ONM Remembered – #243

Tuesday, March 3, 2015 at 11:00 am Comments Off on ONM Remembered – #243

“Q: So did the disaster of the film have any psychological effect on your development?”


from Nintendo Pro issue 33 (2000)

The Nintendo 64 got a little weird at the end of its era. Okay, I’ve said it was weird at darn near every part of its life cycle, but you’d pick up the latest issue of ONM (or, in this case, the cheapest imitation the duty-free had on their shelves), leaf through the previews, and come across some games that just made you wonder… why? What audience was there for such a particular game, and what was the developers reasoning behind it? I mean, we had Donkey Kong 64 already, and Banjo-Tooie came out just a month after this in America. I think we were sorted for 3D platformers ’til the next generation, lads.

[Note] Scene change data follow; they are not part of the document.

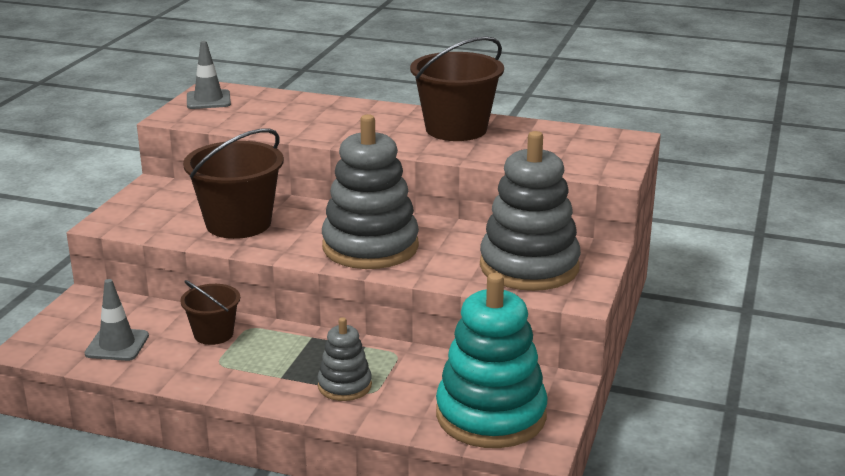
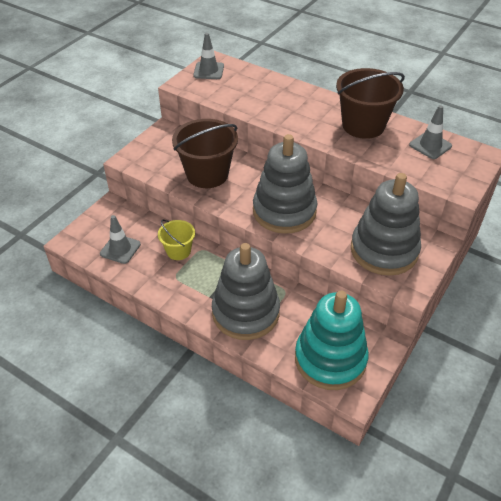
camera: 15 degrees right, 20 degrees up
(213, 334) = (178, 251): brown bucket -> yellow bucket
(344, 386) = (245, 312): grey stacking toy -> grey stacking toy, size x1.97
(555, 138) = (430, 145): none -> grey traffic cone

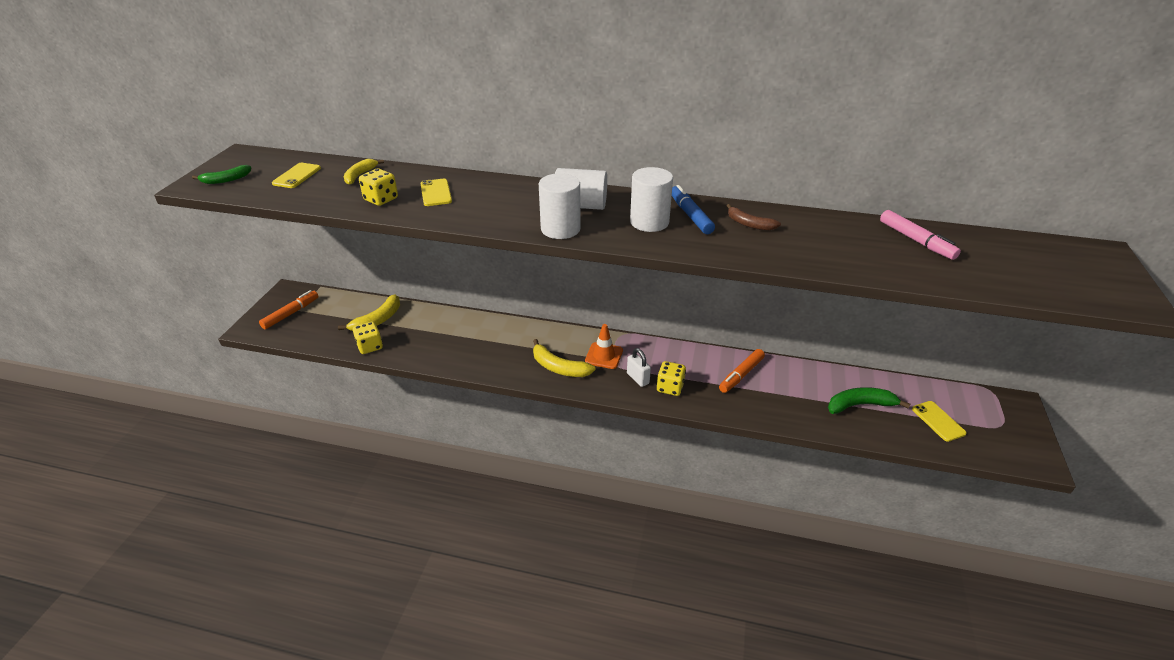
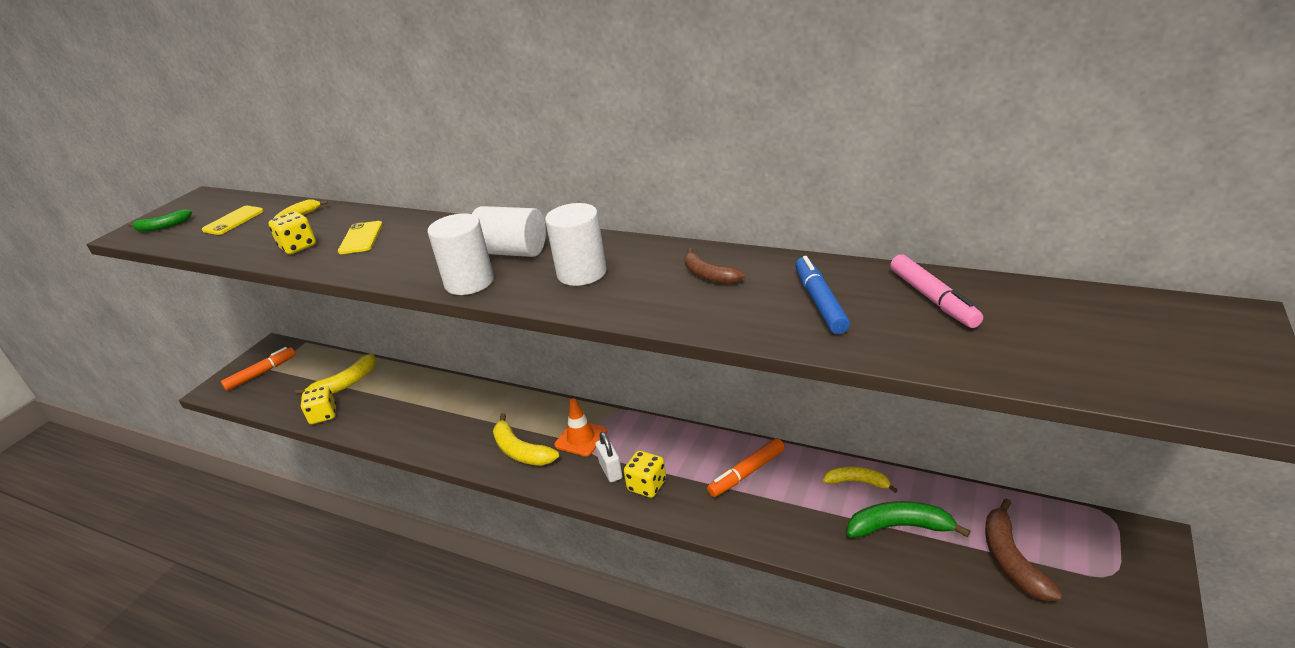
camera: 15 degrees right, 5 degrees down
(690, 215) = (639, 263): blue marker -> blue marker (820, 302)
(821, 377) = (857, 482): none -> yellow banana
(938, 421) = (1011, 559): yellow phone -> brown banana

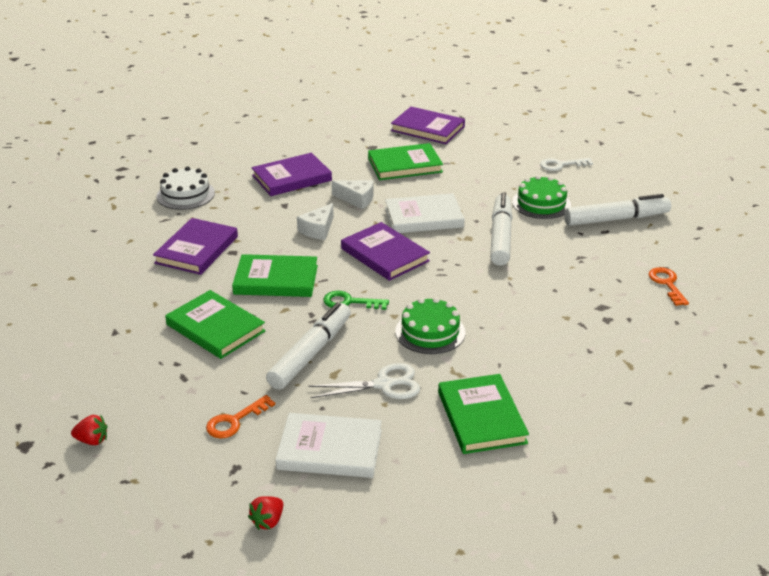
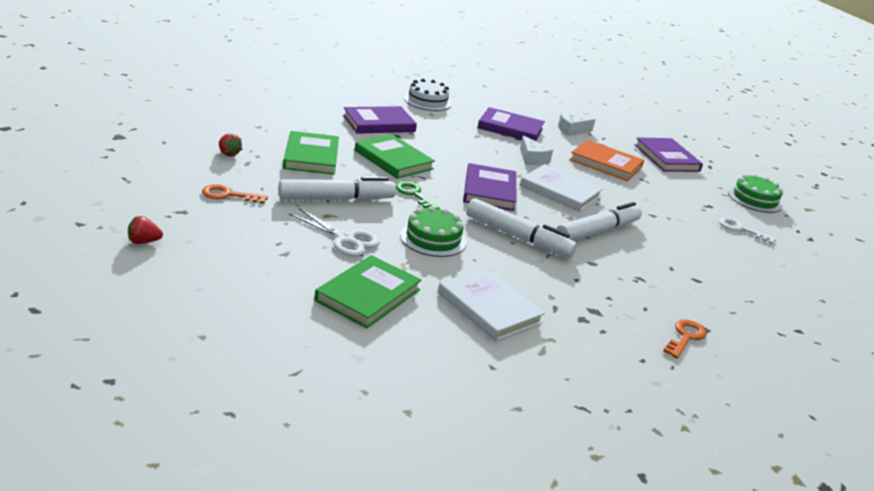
camera: 40 degrees right, 5 degrees down
(92, 440) = (148, 155): red strawberry -> red strawberry (228, 154)
(318, 229) = (472, 156): white cheese -> white cheese (571, 130)
(330, 449) = (246, 241): white book -> white book (489, 308)
(405, 165) = (605, 164): green book -> orange book
(541, 203) = (673, 236): green cake -> green cake (754, 199)
(616, 219) = (723, 280): white marker -> white marker (518, 237)

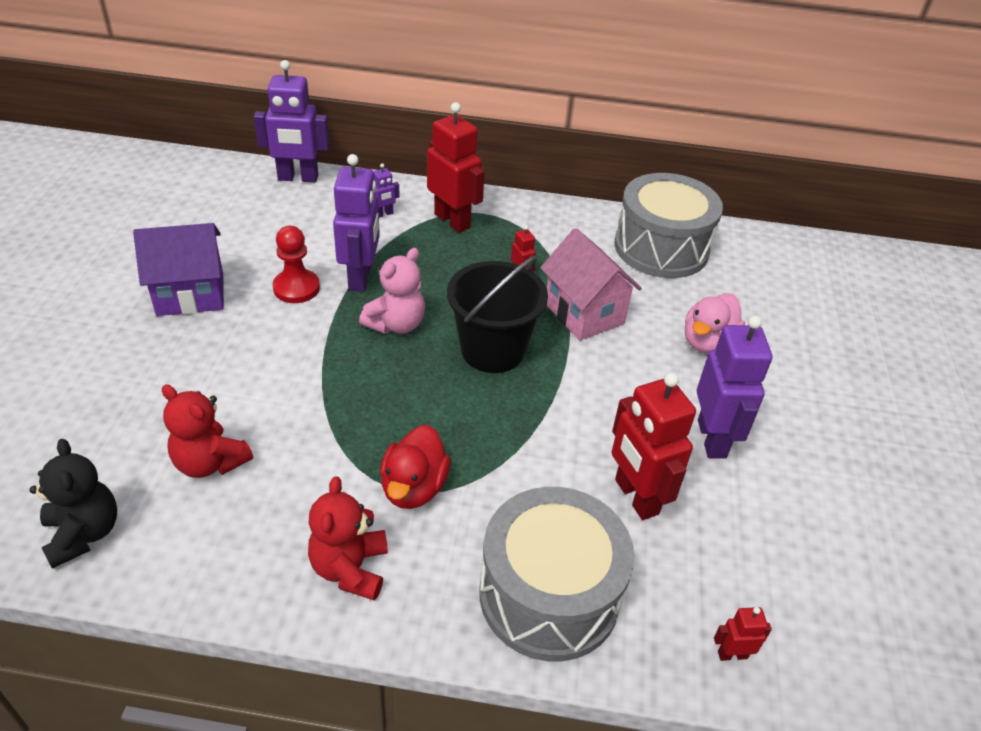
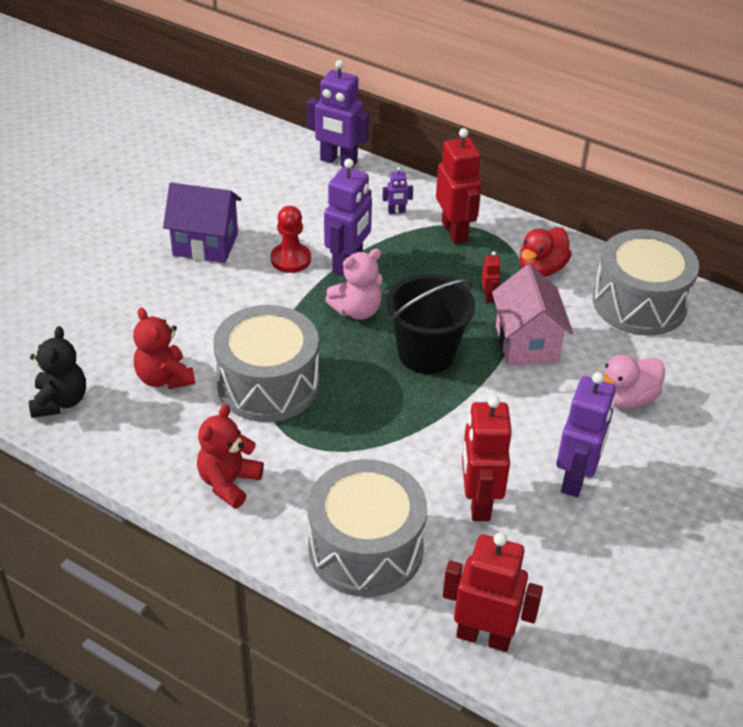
camera: 25 degrees right, 0 degrees up
(339, 433) = (268, 384): none -> grey drum
(414, 488) = (304, 441): red duck -> red duck (541, 269)
(732, 654) = (484, 636): red robot -> red robot, size x2.21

As light as it is on actual preview material (enjoy the blurry, context-free screenshots!), it does offer a neat little interview with Holly Hirzel, then-president of the Player 1 development studio, but has since made a name for herself in Microsoft’s Xbox Live department, which is a good step-up from duff bowling games. She mentions the challenge of Titus handing them the license out of nowhere, which I find amusing: both the possible (if unlikely) notion that Titus were still holding the Blues Brothers license since 1991, and the reality that developers must face of being handed a completely outrageous license and asked to make a game out of it. A Trading Places game, you say…?
It also amuses me to read an interview with a woman in games development that isn’t harassing her about her credentials, but instead “did you really like Blues Brothers 2000?”